Thursday, February 10, 2005

The Bob

The past few weeks around here (in the newsroom where I work), it's been Spongebob this and Spongebob that. Spongebob -- and the Republican Christians who supposedly are certain he's a gay plot -- has been the joke of first choice among some of my co-workers. Every time religion, or Republicans, or cartoons, or anything at all comes up in conversation, it'll segue into a Spongebob barb.

"Hey, _____, you have a call on line 3."

"Just as long as he's not a gay cartoon character, wah, wah, wah."

Just for the record, just in case I need to find it someday, I'm going to tack this up here. James Dobson never said SpongeBob SquarePants was gay.

Neither did the American Family Association, or its chief, Ed Vitagliano, who inadvertently sparked the flap. In fact, he's a big fan of the show.

What Dobson did was pick up on something Vitagliano had written in December and accused a group called We Are Family Foundation of exploiting SpongeBob and other TV and cartoon characters in a "pro-homosexual video."

The story got twisted, and shouted from the rooftops, and it came out (at least around here) as "Republicans and Christians think Spongebob is gay."

We are Family Foundation said it was going to distribute a DVD version of a video to 61,000 elementary schools. Vitagliano, an editor at American Family Foundation, read an AP story about that on Nov. 16. The words "tolerance" and "diversity" set off red lights for him.

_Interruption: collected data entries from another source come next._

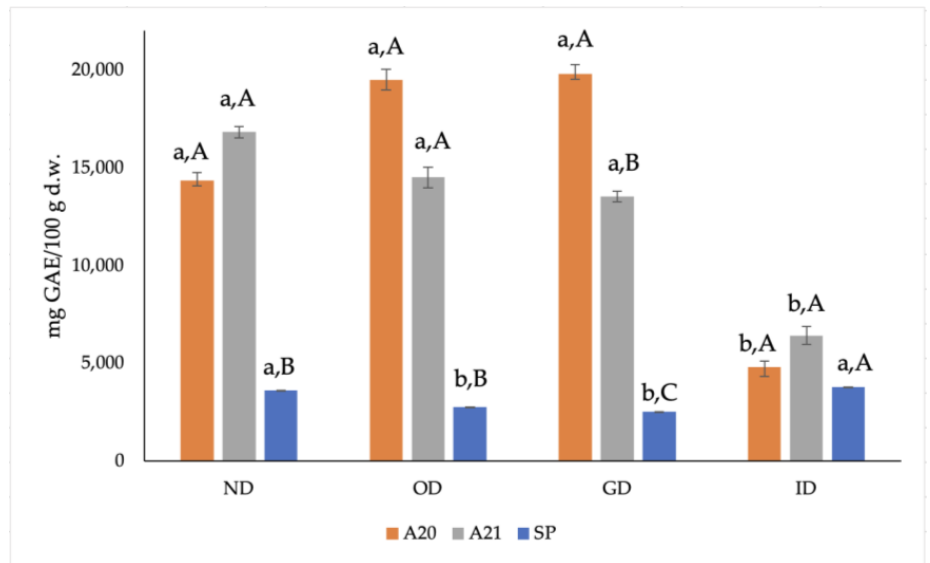
Figure 1. Effect of in vitro digestion on the phenolic content (expressed as mg GAE/100 g d.w.) of the three phenolic extracts. ND: non-digested; OD: oral digestion; GD: gastric digestion; ID: intestinal digestion; SP, spray-dried. Values are means of triplicates ± standard deviation (SD); a,b, statistically different means during digestion ( p ≤ 0.05); A–C, statistically different means among samples ( p ≤ 0.05).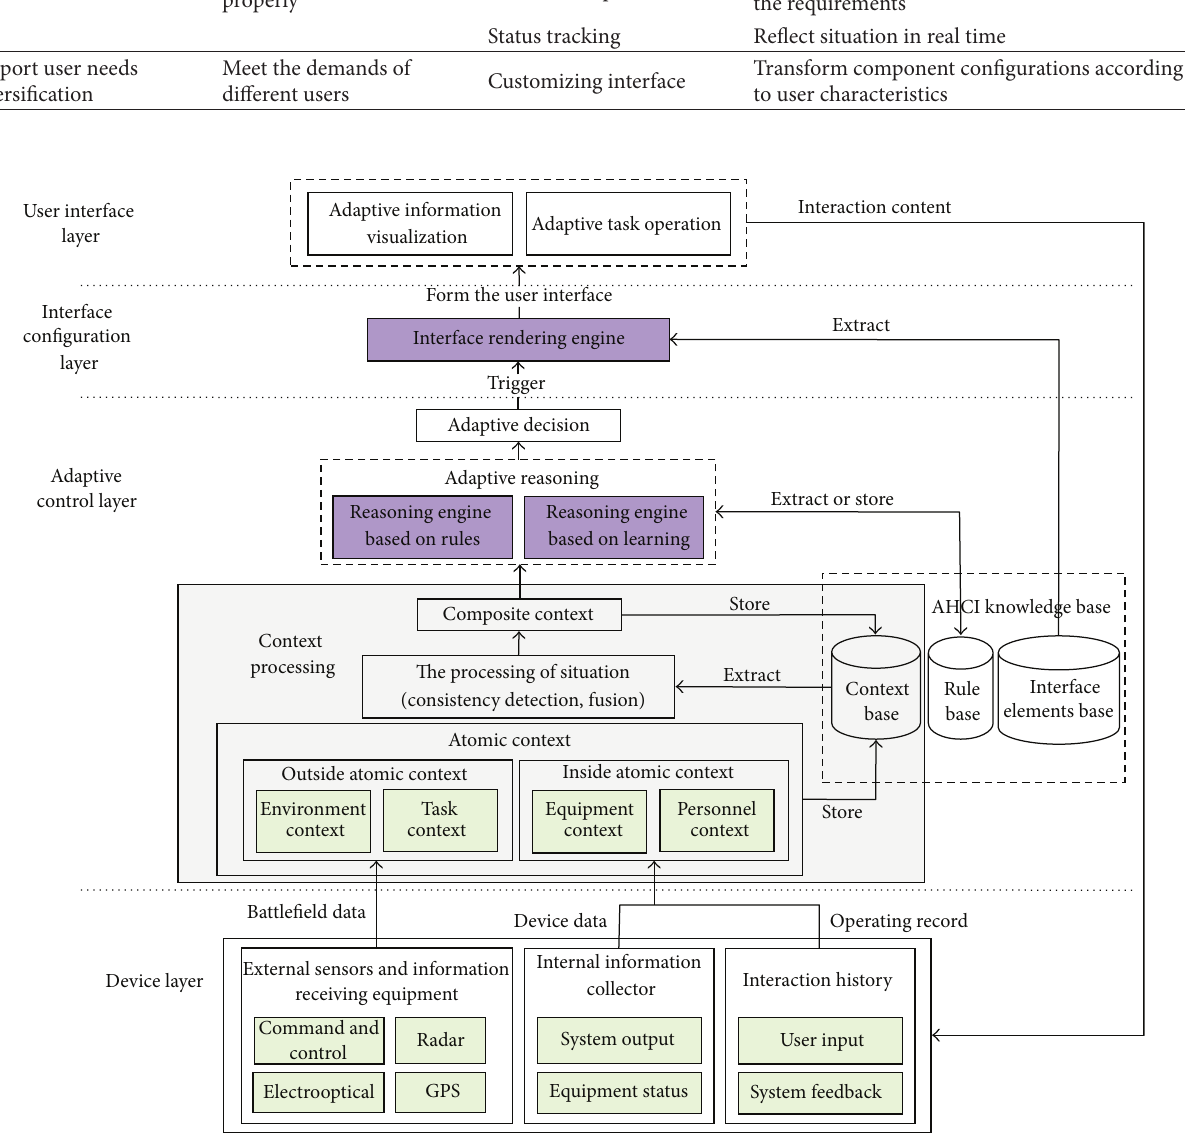
Figure 1: Conceptual architecture for AHCI of the PT operation platform based on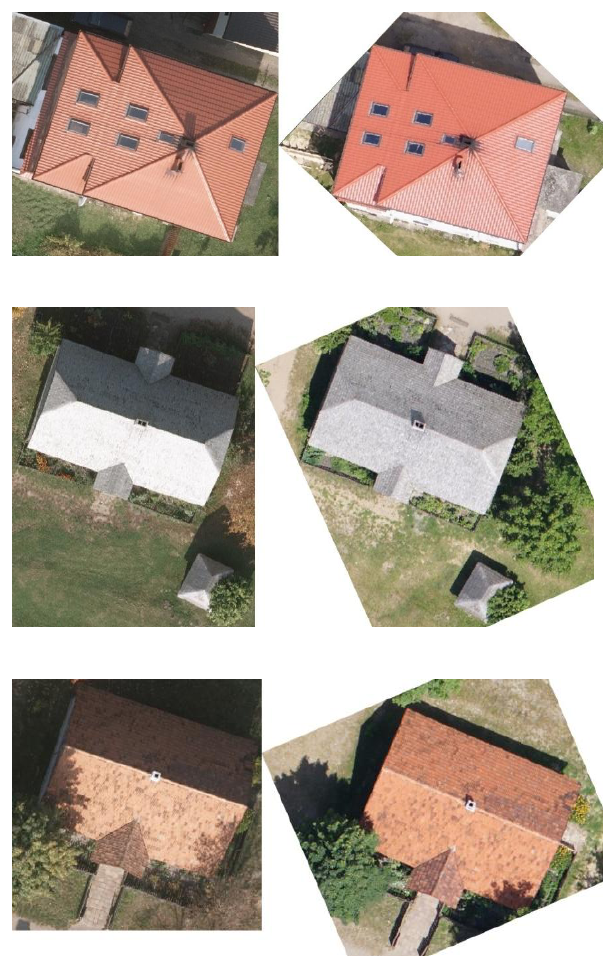
Figure 8. Comparison of images taken from the aircraft - classic (left) and UAV (right) for the same area – a selected building. Images from UAV have been rotated to obtain a similar position of the building.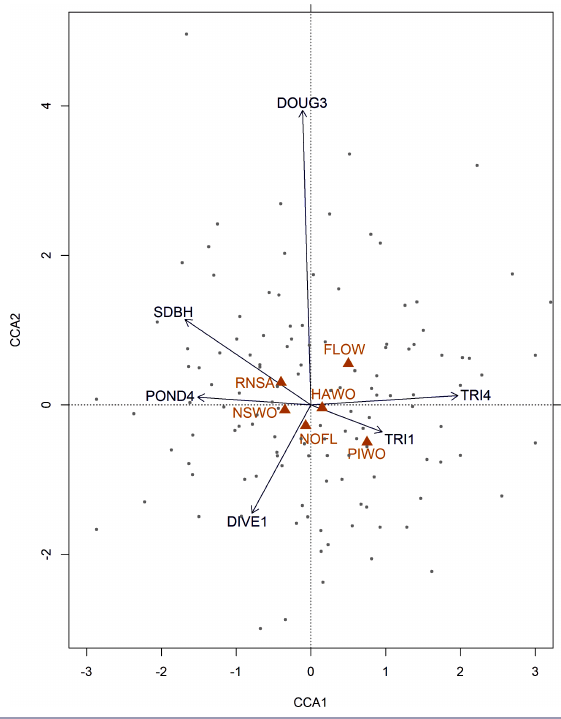
Fig. 3 . Distribution of cavity-nesting forest owl and woodpecker occurrence (triangles) along the first two axes of a canonical correspondence analysis (CCA) and the landcover, topographic, and snag characteristic variables with which they associated. Bird species are: (FLOW) Flammulated Owls, Psiloscops flammeolus ; (NSWO) Northern Saw-whet Owl, Aegolius acadicus ; (HAWO) Hairy Woodpecker, Picoides villosus ; (NOFL) Northern Flicker, Colaptes auratus ; (PIWO) Pileated Woodpecker, Dryocopus pileatus ; and (RNSA) Red- naped Sapsucker, Sphyrapicus nuchalis . Variables used to assess habitat associations were: (SDBH) diameter at breast height of snags, (POND4) ponderosa pine 0.4 km-scale, (TRI4, TRI1) terrain ruggedness index 0.4 and 1 km-scale, respectively, (DIVE1) landcover diversity 1 km-scale, and (DOUG3) Douglas-fir 3 km-scale, which combined explained 14% of the variation in the occurrence of this avian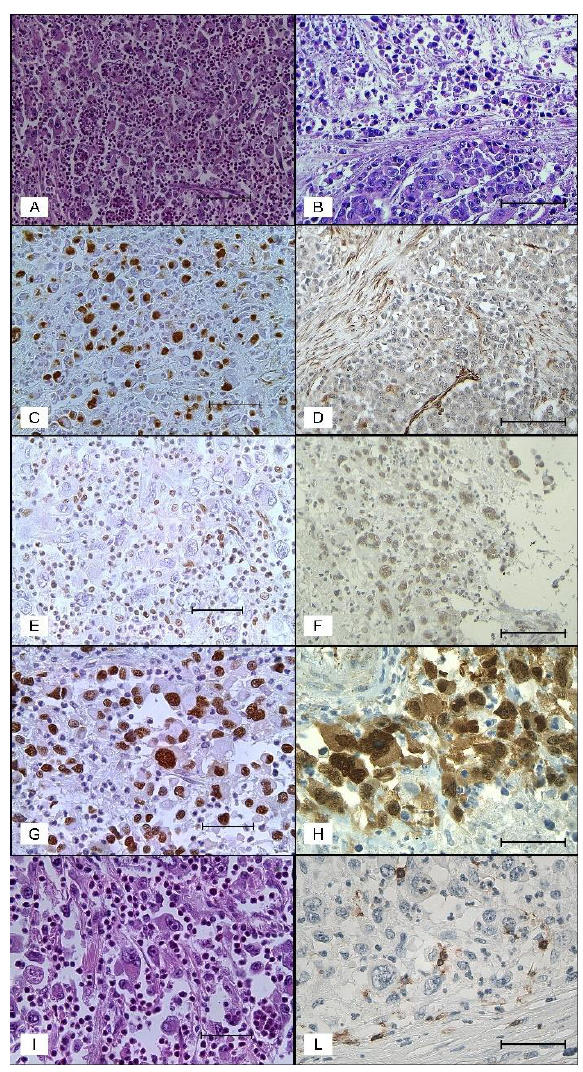
Figure 1. Morphological and immunohistochemical features in CRbCs and PDMCs. ( A ) and ( I ) CRbC showing non-cohesive rhabdoid cells admixed with numerous neutrophils (hematoxylin and eosin stain, 200× and 400×, scale bar 100 and 50 µm); ( B ) PDMC showing a cohesive medullary area adjoining an area of loosely cohesive cells (hematoxylin and eosin stain, 200×, scale bar 100 µm); ( C ) CrbC with strong immunostaining for vimentin predominantly in the paranuclear region of the cytoplasm (vimentin, 200×, scale bar 100 µm); ( D ) PDMC showing negative immunostaining for vimentin (vimentin, 200×, scale bar 100 µm); ( E ) complete loss of SMARCB1 (INI) expression) in a CRbC (INI-1, 400×, scale bar 50 µm); ( F ) loosely cohesive area of a PDMC showing SMARCB1 (INI) nuclear positivity (INI-1, 200×, scale bar 100 µm); ( G ) p53 nuclear expression in a CRbC (p53, 400×, scale bar 50 µm); ( H ) beta catenin nuclear expression in a CRbC (beta catenin, 400×, scale bar 50 µm); ( L ) CRbC showing few CD8-positive tumor infiltrating lymphocytes (CD8, 400×, scale bar 50 µm).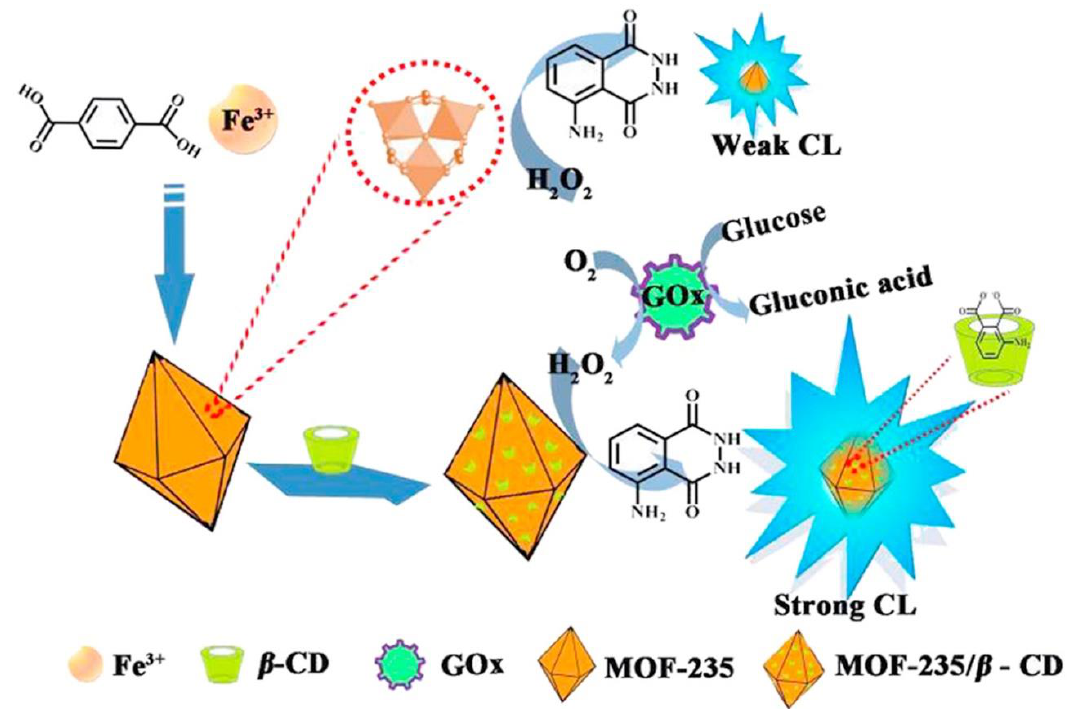
Figure 8. Proposed chemiluminescence (CL) mechanism of the luminol-H 2 O 2 system by MOF-235 / β -CDs hybrid materials. MOF-235 is generated by the coordination reaction between Fe III and terephthalic acid (top left), and further functionalized with β -CD. The intermediate of luminol is supposed to be hosted by the cavity of β -CD (right) during the oxidation reaction of glucose with glucose oxidase (GOx). Reproduced from Reference [25] with permission from Elsevier B.V. Copyright 2018.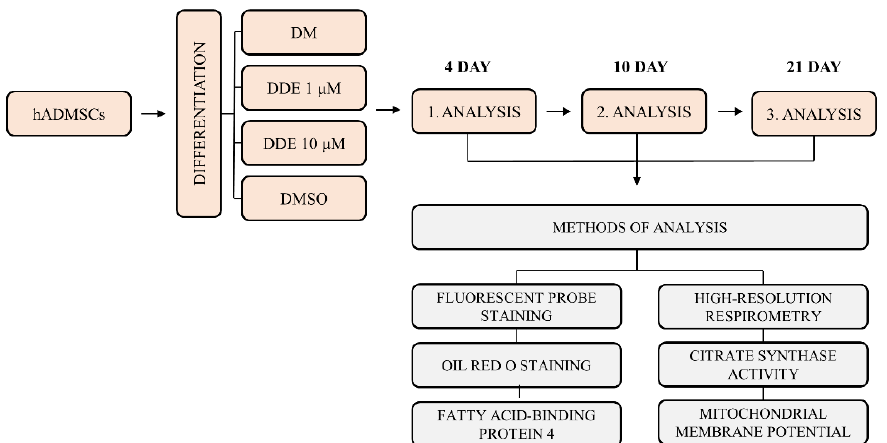
Figure 1. Summary scheme of the experiment.DM: pure differentiation medium; DDE 1 μ M: dif- ferentiation medium with added p,p´-DDE, which was dissolved in dimethyl sulfoxide (DMSO); DDE 10 μ M: differentiation medium with added p,p´-DDE, which was dissolved in DMSO; DMSO: differentiation medium (DM) with DMSO only.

"Those are often code words to promote homosexuality when related to education," he said.

Whatever. I'm not able to get as worked up about this as some people. I think it's sort of screwy to think you can convert people from one sexual orientation to another, but sexuality is potent stuff and that's a topic for another day.

Vitagliano wrote a story about this for the December AFA Journal. Some Christian Web sites picked it up, but the mainstream media let it go by.

There's a touch of he-said-he-said at this point. Vitagliano said he found teaching materials on the We Are Family Foundation Web site that introduce students to "concepts of homophobia and compulsory heterosexuality." It's not there now. But the We Are Family founder said it never was, and Vitagliano must have been looking at a similarly named gay and lesbian support Web site. Vitagliano says he knows what he was looking at.

Dobson made a reference to the video at Jan. 18 black-tie dinner in the presence of politicians and media, including The New York Times.

He never even implied what Spongebob likes to do under the sheets, and with whom. In the Jan. 20 New York Times, Dobson is quoted as asking, "Does anybody here know SpongeBob?" He went on to accuse We Are Family of hijacking SpongeBob to create a "pro-homosexual video."

David Kirkpatrick, the Times reporter, also noted in his story that SpongeBob "has become a well-known camp figure among adult gay men."

Well-known to whom? New York Times reporters?

It was the Times, not Dobson, that made the implication. You want to laugh at someone? Laugh at them.

UPDATE: Apparently my newsroom isn't the only one. Patterico catches an entire L.A. Times editorial based on the false assumption that Dobson said SpongeBob was gay.